_DATA RECORDS_:
-- Opening Marker --
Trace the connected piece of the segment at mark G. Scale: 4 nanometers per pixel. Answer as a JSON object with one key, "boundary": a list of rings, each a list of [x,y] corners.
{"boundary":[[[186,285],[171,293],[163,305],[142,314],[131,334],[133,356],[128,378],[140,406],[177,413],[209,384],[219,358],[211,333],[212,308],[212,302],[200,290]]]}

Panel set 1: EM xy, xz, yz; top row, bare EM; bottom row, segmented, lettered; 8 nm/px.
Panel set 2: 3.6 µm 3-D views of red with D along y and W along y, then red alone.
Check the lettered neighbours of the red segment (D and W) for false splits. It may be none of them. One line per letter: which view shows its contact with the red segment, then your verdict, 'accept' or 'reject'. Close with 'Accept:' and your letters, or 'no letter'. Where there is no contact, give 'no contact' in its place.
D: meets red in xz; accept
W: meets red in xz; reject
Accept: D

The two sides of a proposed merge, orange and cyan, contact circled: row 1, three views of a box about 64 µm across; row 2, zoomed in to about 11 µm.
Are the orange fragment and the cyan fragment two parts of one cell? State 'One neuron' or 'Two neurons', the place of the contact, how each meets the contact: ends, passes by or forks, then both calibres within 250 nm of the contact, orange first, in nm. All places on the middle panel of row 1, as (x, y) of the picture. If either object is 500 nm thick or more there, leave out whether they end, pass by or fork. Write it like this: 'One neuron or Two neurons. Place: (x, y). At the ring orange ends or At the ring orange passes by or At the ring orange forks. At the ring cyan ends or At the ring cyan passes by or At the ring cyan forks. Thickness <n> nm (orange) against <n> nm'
-- Closing Marker --
All records shown above are to be output exactly.

Trace the connected piece of the segment at mark G. Scale: 4 nanometers per pixel. Answer as a JSON object with one key, "boundary": a list of rings, each a list of [x,y] corners.
{"boundary":[[[186,285],[171,293],[163,305],[142,314],[131,334],[133,356],[128,378],[140,406],[177,413],[209,384],[219,358],[211,333],[212,308],[212,302],[200,290]]]}

Panel set 1: EM xy, xz, yz; top row, bare EM; bottom row, segmented, lettered; 8 nm/px.
Panel set 2: 3.6 µm 3-D views of red with D along y and W along y, then red alone.
Check the lettered neighbours of the red segment (D and W) for false splits. It may be none of them. One line per letter: which view shows its contact with the red segment, then your verdict, 'accept' or 'reject'. Close with 'Accept:' and your letters, or 'no letter'. Where there is no contact, give 'no contact' in its place.
D: meets red in xz; accept
W: meets red in xz; reject
Accept: D

The two sides of a proposed merge, orange and cyan, contact circled: row 1, three views of a box about 64 µm across; row 2, zoomed in to about 11 µm.
Are the orange fragment and the cyan fragment two parts of one cell? State 'One neuron' or 'Two neurons', the place of the contact, how each meets the contact: ends, passes by or forks, then both calibres within 250 nm of the contact, orange first, in nm. All places on the middle panel of row 1, as (x, y) of the picture. If either object is 500 nm thick or more there, leave out whether they end, pass by or fork. Write it like this: 'One neuron or Two neurons. Place: (x, y). At the ring orange ends or At the ring orange passes by or At the ring orange forks. At the ring cyan ends or At the ring cyan passes by or At the ring cyan forks. Thickness <n> nm (orange) against <n> nm'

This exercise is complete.